▶ PROBLEM REQUIREMENTS: Exact repetition of a range: find the line containing "заявила, что готовится" and the line containing "о. Оперативные службы" in the material below, then repeat both and all lines between them, leaving pictures out.

▶ EXCERPTED DATA:
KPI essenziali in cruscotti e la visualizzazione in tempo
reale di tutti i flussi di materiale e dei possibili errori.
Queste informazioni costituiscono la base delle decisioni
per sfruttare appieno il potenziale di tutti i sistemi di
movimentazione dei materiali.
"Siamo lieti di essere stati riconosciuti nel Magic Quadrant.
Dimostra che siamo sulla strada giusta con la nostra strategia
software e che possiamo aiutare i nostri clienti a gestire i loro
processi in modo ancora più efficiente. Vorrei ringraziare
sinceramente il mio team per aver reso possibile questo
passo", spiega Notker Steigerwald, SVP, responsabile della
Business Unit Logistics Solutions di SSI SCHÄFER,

...

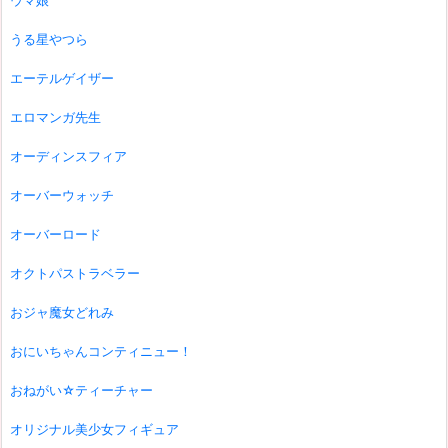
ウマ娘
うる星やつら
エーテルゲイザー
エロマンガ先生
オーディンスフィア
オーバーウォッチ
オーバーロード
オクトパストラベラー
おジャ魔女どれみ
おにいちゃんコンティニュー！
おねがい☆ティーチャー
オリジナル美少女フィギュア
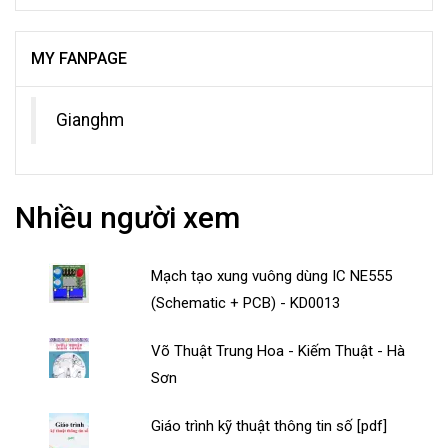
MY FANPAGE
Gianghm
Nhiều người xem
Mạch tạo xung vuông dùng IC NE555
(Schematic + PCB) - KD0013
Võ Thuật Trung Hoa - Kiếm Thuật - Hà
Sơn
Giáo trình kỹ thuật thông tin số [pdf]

==

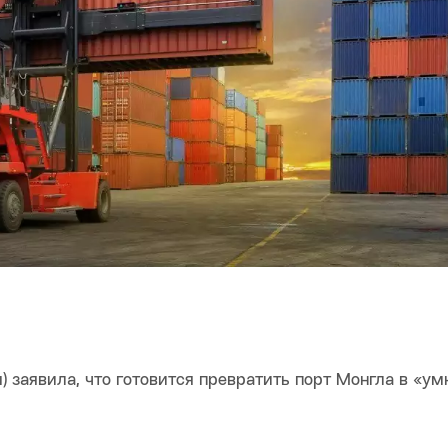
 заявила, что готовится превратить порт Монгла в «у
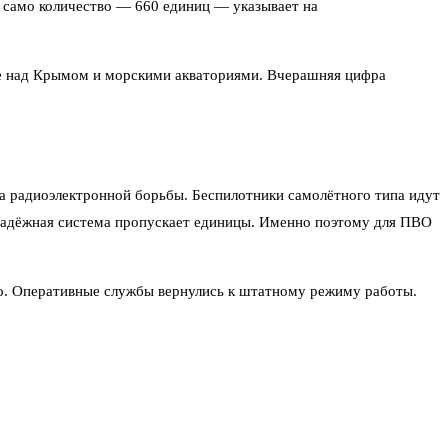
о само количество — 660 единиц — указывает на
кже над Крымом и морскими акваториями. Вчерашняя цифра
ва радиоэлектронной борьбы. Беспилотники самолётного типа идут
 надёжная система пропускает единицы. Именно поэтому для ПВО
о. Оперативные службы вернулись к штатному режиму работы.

▶ WRITTEN RESPONSE:
 заявила, что готовится превратить порт Монгла в «у
о само количество — 660 единиц — указывает на
кже над Крымом и морскими акваториями. Вчерашняя цифра
ва радиоэлектронной борьбы. Беспилотники самолётного типа идут
 надёжная система пропускает единицы. Именно поэтому для ПВО
о. Оперативные службы вернулись к штатному режиму работы.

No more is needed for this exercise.